Porque esquecem os habitantes de Dressrosa os familiares e amigos tornados brinquedos? Há um propósito agora muito claro neste plano: não se trata apenas de domesticar os novos brinquedos, transformados em instrumentos ao sabor de caprichos alheios. Trata-se também – ou talvez sobretudo – de tornar crianças as pessoas que agora com eles brincam, mas os esqueceram.
A sujeição trágica dos brinquedos ao esquecimento é bem ilustrada no filme Toy Story 2 (John Lasseter, Lee Unkrich, Ash Brannon), no qual o brinquedo Woody é raptado para ser vendido a um museu. Colocado perante a alternativa entre voltar ao seu dono – o qual acabará um dia por crescer e, muito provavelmente, abandoná-lo – e passar o resto de um tempo indefinido em exposição, Woody prefere a primeira opção, porque, no fim de contas, o destino de um brinquedo mora nas mãos das crianças.
A brincadeira é a vida possível de um brinquedo. Para este, uma eternidade passada numa montra, sem ninguém para lhe pegar ou brincar consigo, é, afinal, morrer. Cada brincadeira tem a sombra trágica que lhe desenham os limites da efemeridade. Brincadeira nenhuma é eterna e, por isso, a vida do brinquedo só dura enquanto as mãos da criança permanecerem suficientemente pequenas para brincar. Mas privar-se de toda e qualquer brincadeira, escapar à perda de quem lhe dava a pouca vida que podia esperar, essa seria a verdadeira morte para Woody. Não podemos morrer se não chegarmos a nascer – mas, no fim de contas, privar-se da morte é a morte mais definitiva de todas. Woody escolheu viver.

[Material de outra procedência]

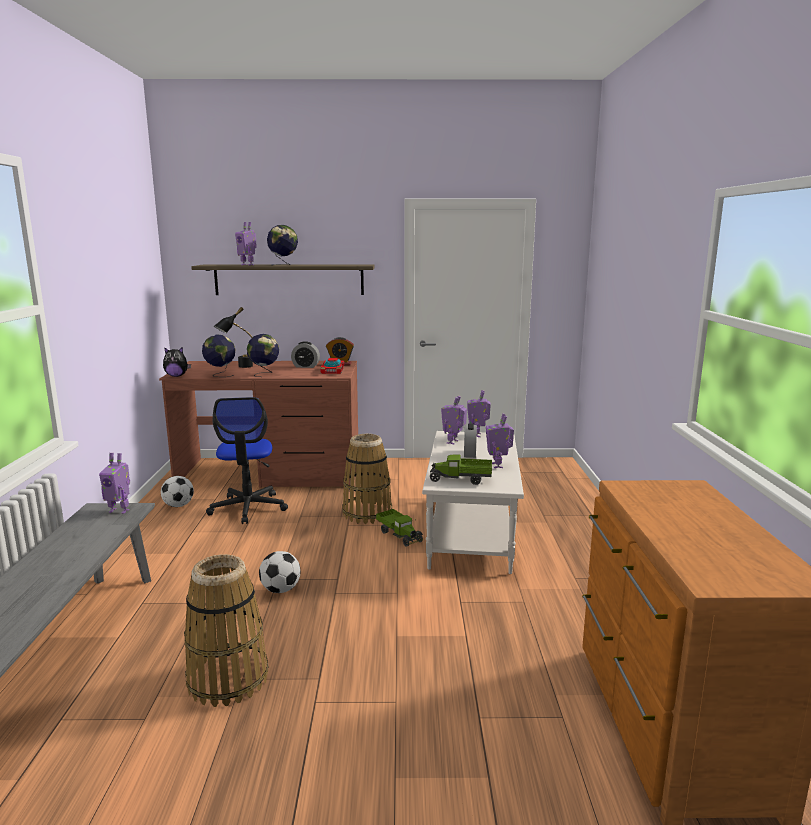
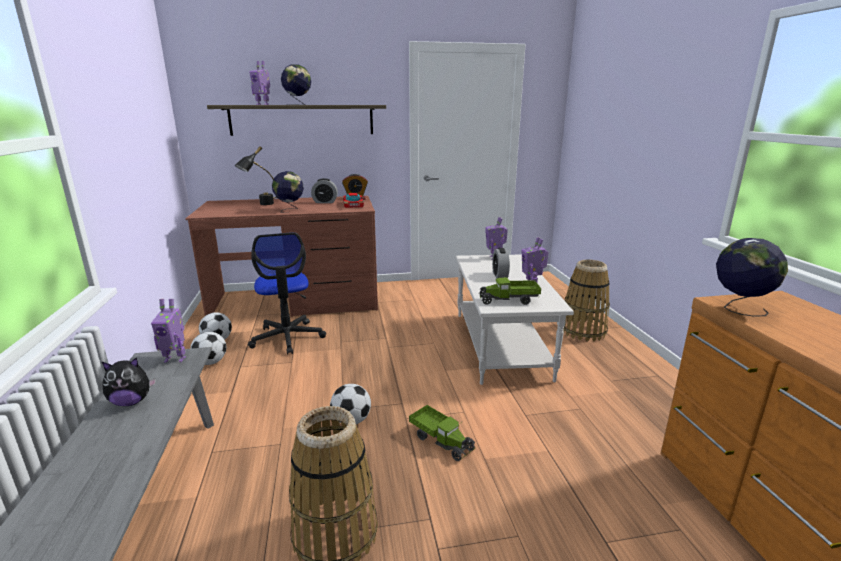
camera: 10 degrees left, 5 degrees up
(166, 525) = (211, 362): none -> football
(176, 376) = (203, 215): plush toy -> plush toy (131, 402)
(220, 375) = (247, 212): globe -> globe (739, 309)
(367, 513) = (401, 334): basket -> basket (583, 331)
(399, 535) = (439, 352): toy truck -> toy truck (441, 440)
(453, 442) = (478, 265): toy robot -> none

O brinquedo está condenado a lembrar a criança que desapareceu. A criança esquece, tem de esquecer, para continuar criança. Na verdade, se os brinquedos são abandonados, isso não se deve a que o seu dono, criança esquecida, os tenha olvidado. Pelo contrário, é precisamente porque deixou de ser criança que ele ainda os recorda. Os brinquedos lembram ao adulto a criança que ele foi e já não é, já não poderá ser nunca mais. A brincadeira, efémera por definição, traz sempre em si uma promessa impossível de eternidade: se for capaz de esquecer-se de si, a criança pode continuar criança. Se puder esquecer-se de crescer, ela continuará a ser quem é. A criança não cresce para parar de brincar; pára de brincar para crescer. O brinquedo é para o adulto a lembrança da promessa implícita na brincadeira que partilharam, a promessa que ele não cumpriu: nunca chegar a ser adulto.

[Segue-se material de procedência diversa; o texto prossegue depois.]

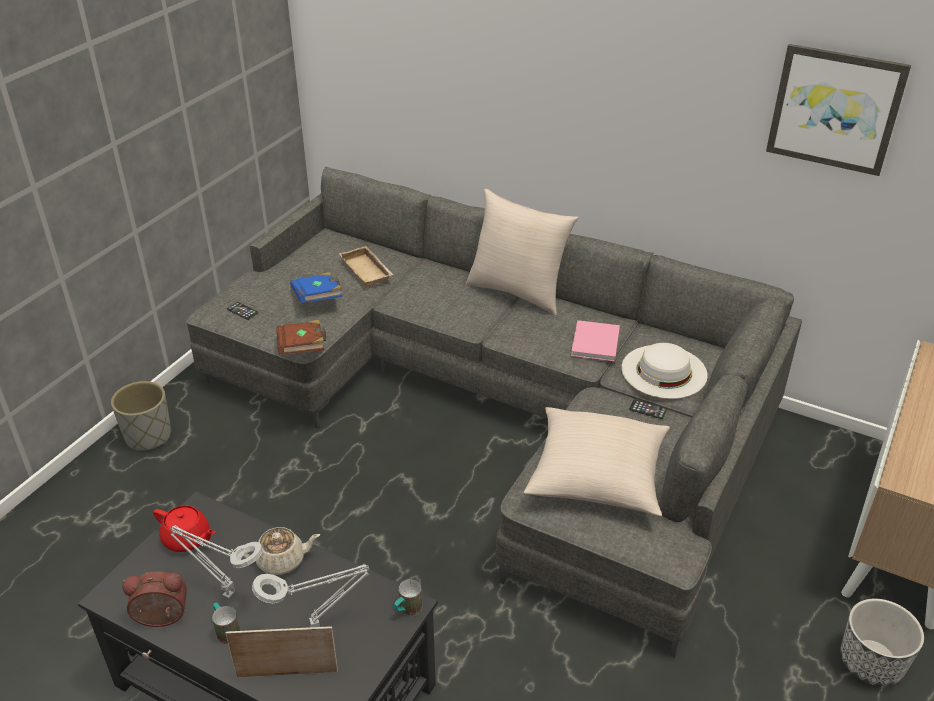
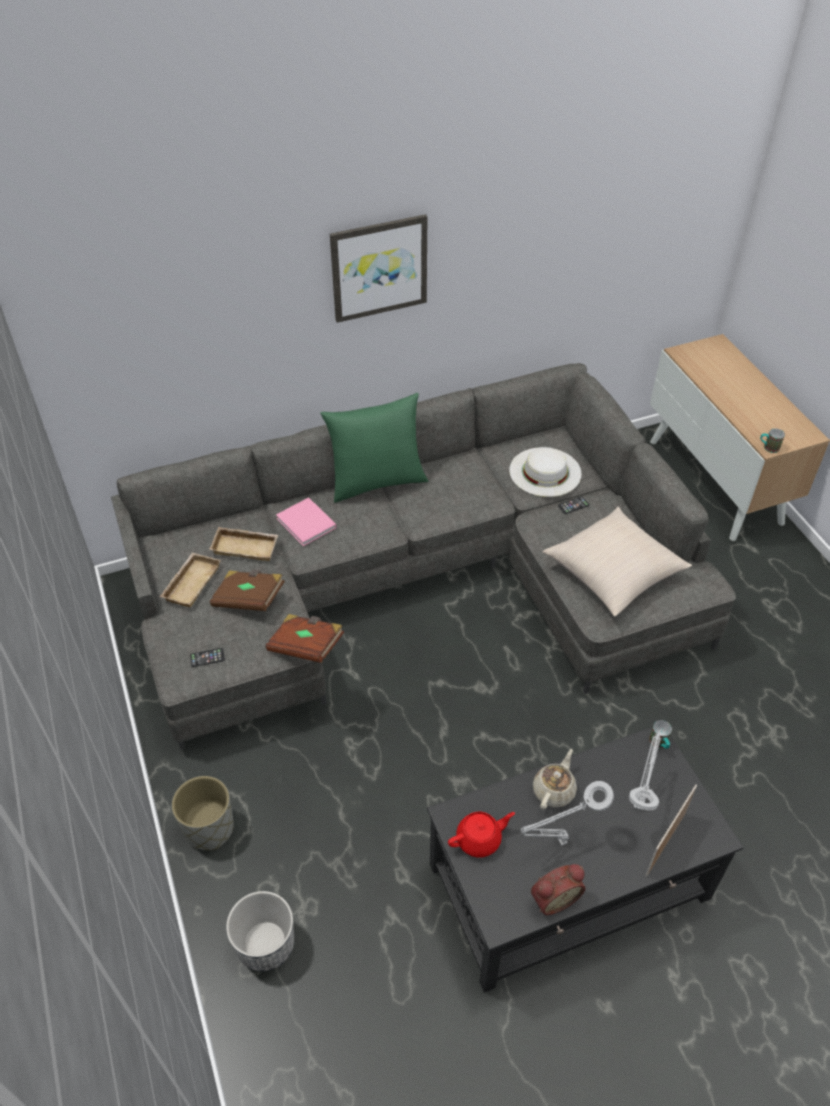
camera: 50 degrees left, 10 degrees up
(162, 619) = (553, 897): alarm clock -> alarm clock turned 150 degrees counterclockwise
(226, 630) = (597, 861): mug -> mug (768, 448)
(304, 267) = (191, 582): none -> beige tray
(318, 299) = (249, 599): blue book -> brown book
(518, 291) = (377, 482): beige pillow -> green pillow
(595, 344) = (482, 484): pink book -> pink book (307, 524)
(835, 109) = (586, 214): picture -> picture (379, 267)
(871, 663) = (786, 566): planter -> planter (266, 944)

Isto mesmo pode ser percebido a partir da história de Peter Pan (J. M. Barrie, Peter and Wendy). Wendy, Jane, Margaret e muitas outras lembram-se das aventuras que tiveram com o rapaz que não cresce, mas este não se recorda. Peter Pan esqueceu cada uma delas e assim tem de ser, pois só esquecendo ele pode continuar criança. Esquecer é a condição para poder continuar a brincar. São os adultos, como Wendy, quem recorda. Não o rapaz perdido.

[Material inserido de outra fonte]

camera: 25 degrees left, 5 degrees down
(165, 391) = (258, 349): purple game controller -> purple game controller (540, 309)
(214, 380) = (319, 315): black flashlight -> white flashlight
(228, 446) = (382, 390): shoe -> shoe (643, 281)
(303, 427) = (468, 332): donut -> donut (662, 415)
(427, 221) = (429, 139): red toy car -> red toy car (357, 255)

Porque esquecem os habitantes de Dressrosa os familiares e amigos tornados brinquedos? Há um propósito agora muito claro neste plano: não se trata apenas de domesticar os novos brinquedos, transformados em instrumentos ao sabor de caprichos alheios. Trata-se também – ou talvez sobretudo – de tornar crianças as pessoas que agora com eles brincam, mas os esqueceram.